■ **Required action**: Your answer should repeat every line of the records below in which the word "bold" appears.

■ **Dataset excerpts**:
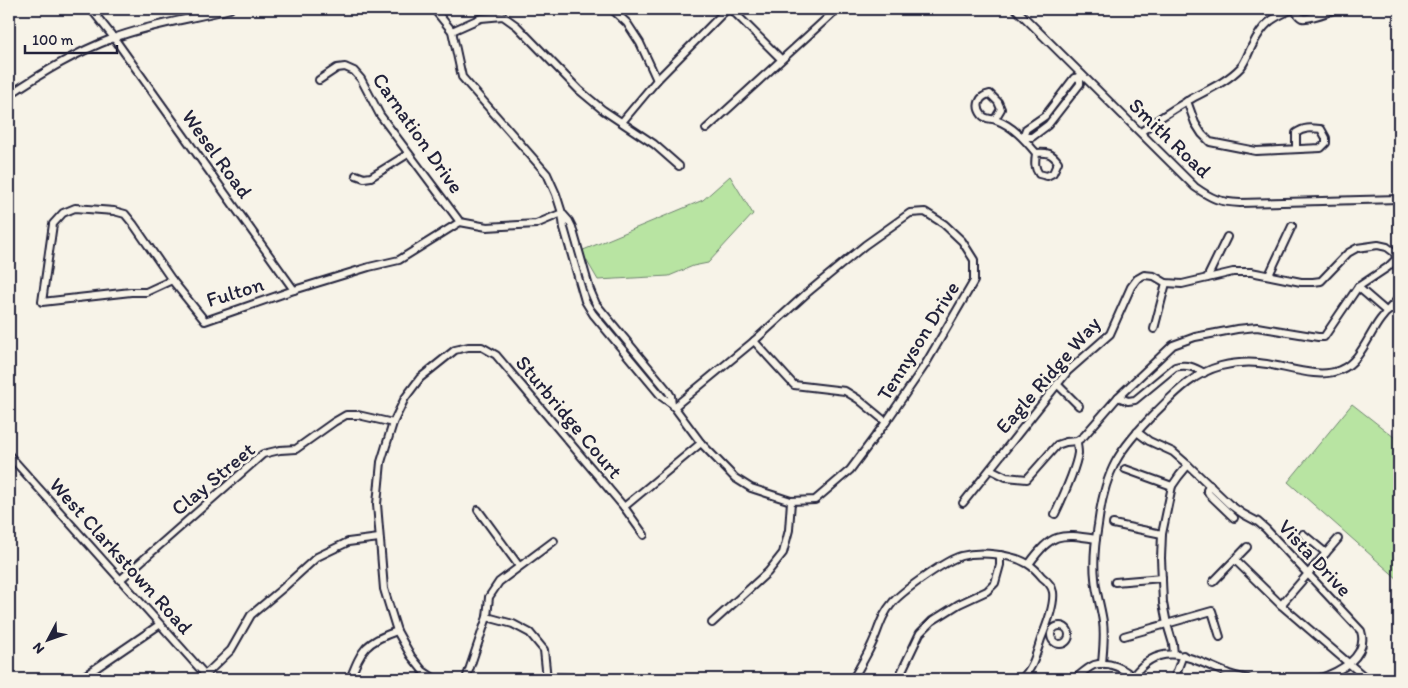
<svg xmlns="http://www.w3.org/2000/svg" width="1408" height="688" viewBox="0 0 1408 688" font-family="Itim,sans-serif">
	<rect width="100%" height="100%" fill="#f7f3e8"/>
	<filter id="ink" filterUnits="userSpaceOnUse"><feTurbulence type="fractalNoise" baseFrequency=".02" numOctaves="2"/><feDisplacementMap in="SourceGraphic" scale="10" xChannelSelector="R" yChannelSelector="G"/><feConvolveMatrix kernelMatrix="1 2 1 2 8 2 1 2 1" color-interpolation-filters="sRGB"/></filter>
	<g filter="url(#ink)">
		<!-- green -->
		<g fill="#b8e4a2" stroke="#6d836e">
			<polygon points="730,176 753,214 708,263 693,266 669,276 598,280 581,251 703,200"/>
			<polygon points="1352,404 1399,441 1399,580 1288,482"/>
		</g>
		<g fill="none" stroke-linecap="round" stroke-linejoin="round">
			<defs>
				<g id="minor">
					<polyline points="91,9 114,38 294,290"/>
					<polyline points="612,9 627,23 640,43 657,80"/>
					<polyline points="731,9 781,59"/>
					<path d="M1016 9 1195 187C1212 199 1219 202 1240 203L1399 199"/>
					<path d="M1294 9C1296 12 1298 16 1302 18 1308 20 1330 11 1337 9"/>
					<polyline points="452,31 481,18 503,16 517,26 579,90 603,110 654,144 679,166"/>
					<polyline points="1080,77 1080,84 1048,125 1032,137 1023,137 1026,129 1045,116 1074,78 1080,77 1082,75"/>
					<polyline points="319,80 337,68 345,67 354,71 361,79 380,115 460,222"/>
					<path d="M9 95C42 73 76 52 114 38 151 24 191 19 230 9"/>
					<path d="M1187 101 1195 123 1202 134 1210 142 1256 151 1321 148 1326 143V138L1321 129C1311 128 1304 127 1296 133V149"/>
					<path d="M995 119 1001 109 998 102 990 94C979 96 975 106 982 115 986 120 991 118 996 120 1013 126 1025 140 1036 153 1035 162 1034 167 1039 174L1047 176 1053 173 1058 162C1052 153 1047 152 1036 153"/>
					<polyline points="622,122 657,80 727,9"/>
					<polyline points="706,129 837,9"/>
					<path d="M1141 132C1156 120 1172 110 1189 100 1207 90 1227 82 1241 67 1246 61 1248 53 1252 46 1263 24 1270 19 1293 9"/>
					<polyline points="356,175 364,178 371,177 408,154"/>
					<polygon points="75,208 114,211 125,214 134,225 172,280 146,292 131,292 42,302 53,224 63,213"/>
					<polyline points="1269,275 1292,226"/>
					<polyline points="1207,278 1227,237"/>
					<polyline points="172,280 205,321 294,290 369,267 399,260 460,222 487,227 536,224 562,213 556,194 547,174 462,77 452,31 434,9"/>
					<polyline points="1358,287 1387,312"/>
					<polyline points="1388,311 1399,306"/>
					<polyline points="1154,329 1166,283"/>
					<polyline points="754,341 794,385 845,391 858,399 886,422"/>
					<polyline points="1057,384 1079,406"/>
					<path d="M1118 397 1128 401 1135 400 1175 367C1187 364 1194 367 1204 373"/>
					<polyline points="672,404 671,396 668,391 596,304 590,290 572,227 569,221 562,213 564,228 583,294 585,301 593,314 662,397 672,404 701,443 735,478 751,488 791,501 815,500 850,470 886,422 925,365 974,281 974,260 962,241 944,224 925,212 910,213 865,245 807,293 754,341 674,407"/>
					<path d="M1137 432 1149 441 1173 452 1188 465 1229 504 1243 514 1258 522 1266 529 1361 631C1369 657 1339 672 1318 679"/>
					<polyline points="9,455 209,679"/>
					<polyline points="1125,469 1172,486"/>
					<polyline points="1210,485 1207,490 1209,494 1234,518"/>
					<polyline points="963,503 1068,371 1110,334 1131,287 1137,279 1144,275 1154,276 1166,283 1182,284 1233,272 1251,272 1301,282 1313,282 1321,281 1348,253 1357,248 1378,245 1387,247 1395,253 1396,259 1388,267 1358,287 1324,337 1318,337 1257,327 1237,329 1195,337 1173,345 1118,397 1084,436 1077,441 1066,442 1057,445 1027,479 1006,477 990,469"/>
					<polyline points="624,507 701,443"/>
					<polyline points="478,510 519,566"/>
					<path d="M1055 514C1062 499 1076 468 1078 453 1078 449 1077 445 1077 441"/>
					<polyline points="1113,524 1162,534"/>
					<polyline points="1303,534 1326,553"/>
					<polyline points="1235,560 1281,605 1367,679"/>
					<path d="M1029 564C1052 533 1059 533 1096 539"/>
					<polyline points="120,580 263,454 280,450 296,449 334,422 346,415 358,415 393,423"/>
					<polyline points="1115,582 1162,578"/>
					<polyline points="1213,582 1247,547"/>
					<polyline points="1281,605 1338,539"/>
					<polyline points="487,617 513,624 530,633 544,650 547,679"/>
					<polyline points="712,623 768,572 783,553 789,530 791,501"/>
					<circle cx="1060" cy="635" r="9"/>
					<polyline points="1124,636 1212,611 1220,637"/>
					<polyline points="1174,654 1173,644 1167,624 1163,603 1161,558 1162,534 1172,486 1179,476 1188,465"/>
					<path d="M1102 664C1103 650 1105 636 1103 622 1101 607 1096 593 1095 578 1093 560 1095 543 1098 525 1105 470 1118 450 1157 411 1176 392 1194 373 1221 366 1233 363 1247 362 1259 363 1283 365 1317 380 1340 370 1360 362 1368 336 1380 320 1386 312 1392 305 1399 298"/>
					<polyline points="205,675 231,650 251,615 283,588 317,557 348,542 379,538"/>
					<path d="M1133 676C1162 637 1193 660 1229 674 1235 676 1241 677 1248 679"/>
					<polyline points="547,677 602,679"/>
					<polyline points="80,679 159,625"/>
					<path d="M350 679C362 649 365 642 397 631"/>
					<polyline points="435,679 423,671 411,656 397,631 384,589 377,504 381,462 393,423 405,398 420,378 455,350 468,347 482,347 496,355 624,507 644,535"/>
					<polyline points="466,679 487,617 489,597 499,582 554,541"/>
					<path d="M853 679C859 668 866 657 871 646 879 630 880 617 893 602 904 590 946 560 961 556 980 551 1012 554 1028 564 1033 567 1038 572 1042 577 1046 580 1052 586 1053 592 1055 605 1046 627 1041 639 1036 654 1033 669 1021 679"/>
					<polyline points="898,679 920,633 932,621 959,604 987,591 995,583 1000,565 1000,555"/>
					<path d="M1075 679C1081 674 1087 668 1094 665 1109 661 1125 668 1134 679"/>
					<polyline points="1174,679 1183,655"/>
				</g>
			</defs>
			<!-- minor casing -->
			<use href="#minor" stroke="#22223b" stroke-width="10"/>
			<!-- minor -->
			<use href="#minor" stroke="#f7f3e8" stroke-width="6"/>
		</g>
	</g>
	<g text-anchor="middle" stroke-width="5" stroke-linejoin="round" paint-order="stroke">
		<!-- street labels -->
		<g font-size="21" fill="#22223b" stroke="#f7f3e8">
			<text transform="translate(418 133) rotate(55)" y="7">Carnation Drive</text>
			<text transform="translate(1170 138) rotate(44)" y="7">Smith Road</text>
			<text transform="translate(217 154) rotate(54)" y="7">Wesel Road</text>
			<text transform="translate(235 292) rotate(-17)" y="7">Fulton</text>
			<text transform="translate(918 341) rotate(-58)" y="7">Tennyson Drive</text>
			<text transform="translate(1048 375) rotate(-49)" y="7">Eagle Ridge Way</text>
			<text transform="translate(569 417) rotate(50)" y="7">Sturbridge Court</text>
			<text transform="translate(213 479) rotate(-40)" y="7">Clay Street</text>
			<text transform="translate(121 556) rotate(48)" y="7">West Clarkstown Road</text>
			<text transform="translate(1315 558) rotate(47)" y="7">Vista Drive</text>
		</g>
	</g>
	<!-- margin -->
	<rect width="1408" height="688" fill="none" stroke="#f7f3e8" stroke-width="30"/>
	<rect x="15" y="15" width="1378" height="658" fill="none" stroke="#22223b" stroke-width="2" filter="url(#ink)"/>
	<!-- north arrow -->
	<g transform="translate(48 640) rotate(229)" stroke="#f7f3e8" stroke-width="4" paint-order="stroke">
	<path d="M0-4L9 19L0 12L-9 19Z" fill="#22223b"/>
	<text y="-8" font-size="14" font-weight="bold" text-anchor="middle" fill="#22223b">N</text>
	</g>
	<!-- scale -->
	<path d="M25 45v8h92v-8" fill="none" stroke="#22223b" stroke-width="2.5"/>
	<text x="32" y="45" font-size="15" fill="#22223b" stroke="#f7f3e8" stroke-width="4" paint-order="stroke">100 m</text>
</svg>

* * *

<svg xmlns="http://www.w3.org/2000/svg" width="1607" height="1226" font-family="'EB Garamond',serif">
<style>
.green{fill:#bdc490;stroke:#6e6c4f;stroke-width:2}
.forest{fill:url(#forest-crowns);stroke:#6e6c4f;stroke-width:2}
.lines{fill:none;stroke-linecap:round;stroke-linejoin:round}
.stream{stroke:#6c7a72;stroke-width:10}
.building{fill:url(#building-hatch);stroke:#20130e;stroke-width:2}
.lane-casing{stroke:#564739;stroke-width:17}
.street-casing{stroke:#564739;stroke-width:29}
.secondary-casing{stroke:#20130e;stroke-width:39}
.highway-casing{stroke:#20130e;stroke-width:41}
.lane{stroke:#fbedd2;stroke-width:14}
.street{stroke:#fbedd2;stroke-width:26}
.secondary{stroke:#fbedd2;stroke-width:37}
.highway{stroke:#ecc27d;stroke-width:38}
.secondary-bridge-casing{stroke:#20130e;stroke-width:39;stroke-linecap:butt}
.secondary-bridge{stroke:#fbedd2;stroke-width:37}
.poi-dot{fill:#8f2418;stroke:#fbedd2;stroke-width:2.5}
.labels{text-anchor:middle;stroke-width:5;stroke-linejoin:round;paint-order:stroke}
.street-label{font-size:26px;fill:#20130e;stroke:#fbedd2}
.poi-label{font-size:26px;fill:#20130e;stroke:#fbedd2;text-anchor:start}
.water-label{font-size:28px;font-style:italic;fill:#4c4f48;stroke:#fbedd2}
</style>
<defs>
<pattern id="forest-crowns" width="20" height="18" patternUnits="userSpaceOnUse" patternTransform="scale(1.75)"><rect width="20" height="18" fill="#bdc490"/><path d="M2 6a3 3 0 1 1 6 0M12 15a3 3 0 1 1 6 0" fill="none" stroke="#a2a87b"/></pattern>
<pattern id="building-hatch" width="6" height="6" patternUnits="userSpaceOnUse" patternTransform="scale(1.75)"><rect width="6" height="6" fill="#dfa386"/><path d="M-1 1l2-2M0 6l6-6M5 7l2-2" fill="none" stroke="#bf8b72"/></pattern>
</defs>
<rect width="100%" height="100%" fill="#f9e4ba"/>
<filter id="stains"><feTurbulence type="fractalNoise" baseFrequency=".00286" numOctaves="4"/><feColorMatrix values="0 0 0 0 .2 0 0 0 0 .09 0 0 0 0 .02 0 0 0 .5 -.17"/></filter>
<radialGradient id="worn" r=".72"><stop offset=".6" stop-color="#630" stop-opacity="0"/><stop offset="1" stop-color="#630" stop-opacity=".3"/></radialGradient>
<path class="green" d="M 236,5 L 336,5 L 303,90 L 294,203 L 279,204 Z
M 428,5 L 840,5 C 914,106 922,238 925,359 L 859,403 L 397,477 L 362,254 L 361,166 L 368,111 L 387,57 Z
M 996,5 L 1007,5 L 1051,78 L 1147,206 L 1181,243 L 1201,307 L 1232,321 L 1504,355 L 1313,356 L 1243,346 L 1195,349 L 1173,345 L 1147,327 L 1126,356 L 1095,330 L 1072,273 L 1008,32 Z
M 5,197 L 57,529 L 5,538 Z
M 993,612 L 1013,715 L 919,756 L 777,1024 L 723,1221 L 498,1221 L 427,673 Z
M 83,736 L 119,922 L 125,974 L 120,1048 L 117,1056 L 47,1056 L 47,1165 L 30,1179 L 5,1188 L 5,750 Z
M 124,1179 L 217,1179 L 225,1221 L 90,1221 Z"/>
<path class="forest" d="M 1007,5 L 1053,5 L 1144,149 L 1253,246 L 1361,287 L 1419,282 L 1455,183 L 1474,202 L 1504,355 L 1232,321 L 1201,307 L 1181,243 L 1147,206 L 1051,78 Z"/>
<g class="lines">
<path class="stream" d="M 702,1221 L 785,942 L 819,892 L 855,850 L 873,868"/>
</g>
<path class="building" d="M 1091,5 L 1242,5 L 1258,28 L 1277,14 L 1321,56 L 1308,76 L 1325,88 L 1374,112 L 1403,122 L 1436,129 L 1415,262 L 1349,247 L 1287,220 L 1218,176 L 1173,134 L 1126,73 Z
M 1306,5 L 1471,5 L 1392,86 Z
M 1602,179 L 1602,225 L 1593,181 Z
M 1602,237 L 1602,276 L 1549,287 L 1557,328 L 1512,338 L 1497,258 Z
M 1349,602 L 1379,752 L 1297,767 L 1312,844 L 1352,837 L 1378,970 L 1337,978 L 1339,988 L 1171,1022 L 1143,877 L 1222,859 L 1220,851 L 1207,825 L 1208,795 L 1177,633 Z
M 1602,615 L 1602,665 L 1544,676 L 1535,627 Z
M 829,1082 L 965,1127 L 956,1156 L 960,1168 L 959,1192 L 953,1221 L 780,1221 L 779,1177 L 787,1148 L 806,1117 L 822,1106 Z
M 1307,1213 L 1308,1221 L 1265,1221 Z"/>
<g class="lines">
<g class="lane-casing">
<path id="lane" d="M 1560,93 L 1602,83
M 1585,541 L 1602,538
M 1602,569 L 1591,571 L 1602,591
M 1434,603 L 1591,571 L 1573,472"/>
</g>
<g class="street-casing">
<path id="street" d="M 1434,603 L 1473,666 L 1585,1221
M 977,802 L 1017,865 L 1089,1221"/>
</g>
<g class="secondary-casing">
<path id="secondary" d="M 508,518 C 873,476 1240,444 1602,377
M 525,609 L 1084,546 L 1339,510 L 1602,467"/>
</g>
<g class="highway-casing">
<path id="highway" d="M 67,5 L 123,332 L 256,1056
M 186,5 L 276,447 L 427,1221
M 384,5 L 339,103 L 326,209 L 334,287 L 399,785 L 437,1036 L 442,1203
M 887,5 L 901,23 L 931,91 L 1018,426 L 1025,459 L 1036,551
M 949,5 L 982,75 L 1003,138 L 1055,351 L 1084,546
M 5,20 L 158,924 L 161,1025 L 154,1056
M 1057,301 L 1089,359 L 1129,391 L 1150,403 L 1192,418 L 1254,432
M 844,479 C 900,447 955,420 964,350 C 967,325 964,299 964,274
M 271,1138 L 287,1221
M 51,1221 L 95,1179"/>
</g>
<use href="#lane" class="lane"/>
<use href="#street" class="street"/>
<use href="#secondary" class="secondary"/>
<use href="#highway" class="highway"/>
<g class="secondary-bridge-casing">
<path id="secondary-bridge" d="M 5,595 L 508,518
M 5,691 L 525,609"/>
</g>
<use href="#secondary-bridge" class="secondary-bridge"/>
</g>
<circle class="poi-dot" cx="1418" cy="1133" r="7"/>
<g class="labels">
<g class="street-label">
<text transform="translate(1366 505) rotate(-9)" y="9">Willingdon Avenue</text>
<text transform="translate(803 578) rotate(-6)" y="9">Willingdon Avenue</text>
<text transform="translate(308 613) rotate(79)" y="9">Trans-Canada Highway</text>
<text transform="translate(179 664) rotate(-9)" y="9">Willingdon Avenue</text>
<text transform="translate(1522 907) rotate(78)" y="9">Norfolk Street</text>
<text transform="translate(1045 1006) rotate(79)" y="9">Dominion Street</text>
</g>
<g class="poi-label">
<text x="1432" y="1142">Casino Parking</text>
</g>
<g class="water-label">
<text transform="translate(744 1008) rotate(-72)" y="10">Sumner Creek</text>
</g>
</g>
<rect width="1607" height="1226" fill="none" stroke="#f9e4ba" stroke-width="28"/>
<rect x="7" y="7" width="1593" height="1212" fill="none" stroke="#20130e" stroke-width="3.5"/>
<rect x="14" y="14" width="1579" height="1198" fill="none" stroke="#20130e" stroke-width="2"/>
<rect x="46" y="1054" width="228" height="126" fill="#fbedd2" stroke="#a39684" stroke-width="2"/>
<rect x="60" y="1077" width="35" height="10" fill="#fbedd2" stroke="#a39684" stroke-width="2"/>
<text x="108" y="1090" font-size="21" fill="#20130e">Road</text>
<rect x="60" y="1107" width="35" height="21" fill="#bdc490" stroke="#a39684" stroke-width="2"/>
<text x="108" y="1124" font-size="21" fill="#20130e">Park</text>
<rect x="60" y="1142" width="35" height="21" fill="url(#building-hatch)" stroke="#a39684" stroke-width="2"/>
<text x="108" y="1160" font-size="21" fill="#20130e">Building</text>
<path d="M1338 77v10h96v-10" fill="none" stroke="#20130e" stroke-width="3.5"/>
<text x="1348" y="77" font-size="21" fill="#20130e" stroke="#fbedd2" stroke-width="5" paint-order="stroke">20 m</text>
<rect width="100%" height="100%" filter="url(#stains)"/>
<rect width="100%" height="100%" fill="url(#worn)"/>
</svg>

--

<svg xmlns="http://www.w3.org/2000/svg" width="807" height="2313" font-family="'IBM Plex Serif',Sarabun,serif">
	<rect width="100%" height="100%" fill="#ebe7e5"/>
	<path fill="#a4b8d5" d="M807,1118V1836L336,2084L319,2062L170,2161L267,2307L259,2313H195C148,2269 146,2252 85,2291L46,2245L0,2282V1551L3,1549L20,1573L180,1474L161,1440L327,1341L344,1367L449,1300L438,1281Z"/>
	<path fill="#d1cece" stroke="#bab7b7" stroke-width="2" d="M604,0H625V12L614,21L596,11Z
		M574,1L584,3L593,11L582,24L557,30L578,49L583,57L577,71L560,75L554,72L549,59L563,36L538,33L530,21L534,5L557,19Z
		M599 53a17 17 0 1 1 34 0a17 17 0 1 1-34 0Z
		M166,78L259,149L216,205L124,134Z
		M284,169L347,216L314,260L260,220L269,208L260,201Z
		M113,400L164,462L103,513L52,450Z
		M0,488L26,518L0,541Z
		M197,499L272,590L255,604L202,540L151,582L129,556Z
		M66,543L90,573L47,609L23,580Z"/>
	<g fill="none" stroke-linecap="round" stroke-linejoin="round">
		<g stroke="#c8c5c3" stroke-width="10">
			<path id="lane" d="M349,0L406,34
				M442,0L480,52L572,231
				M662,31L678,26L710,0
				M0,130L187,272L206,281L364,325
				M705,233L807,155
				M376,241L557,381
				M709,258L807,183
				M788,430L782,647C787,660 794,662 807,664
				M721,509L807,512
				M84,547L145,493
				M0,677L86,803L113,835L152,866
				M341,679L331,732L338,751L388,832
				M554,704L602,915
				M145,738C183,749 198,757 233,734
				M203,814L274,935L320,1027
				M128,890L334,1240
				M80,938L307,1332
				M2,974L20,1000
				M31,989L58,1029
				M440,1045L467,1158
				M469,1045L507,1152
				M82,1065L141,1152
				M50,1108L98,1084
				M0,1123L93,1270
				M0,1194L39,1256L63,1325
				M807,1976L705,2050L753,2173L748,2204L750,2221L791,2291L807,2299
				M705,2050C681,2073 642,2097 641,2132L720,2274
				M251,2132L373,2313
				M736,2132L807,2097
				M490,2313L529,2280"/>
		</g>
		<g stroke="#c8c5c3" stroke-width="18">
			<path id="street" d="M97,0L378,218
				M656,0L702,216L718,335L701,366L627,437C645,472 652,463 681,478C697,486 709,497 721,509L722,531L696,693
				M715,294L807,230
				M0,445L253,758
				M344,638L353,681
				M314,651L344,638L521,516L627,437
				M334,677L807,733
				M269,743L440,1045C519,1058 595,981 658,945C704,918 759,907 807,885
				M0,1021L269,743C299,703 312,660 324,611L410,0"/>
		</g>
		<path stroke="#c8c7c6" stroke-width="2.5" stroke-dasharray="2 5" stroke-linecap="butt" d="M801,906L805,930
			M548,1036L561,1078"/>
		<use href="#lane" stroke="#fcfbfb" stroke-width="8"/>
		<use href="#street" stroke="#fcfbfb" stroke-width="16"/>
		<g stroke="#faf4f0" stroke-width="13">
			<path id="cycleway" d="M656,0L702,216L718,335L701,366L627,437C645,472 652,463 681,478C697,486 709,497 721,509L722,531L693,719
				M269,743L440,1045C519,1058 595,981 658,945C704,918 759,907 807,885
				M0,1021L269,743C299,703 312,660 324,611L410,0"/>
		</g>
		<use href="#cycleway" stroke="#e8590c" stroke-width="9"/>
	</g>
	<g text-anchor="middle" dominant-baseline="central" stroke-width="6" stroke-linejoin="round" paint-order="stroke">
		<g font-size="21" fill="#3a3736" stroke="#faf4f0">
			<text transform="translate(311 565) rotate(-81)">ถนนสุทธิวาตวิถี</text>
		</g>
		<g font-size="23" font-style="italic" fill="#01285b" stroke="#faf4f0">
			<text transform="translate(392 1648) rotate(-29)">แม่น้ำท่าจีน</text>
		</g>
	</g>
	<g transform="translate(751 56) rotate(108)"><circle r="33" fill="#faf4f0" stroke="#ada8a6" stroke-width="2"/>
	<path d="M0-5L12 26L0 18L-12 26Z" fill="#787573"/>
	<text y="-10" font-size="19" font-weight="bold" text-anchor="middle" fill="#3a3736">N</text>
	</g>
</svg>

■ **Answer to this exercise**:
	<text y="-8" font-size="14" font-weight="bold" text-anchor="middle" fill="#22223b">N</text>
	<text y="-10" font-size="19" font-weight="bold" text-anchor="middle" fill="#3a3736">N</text>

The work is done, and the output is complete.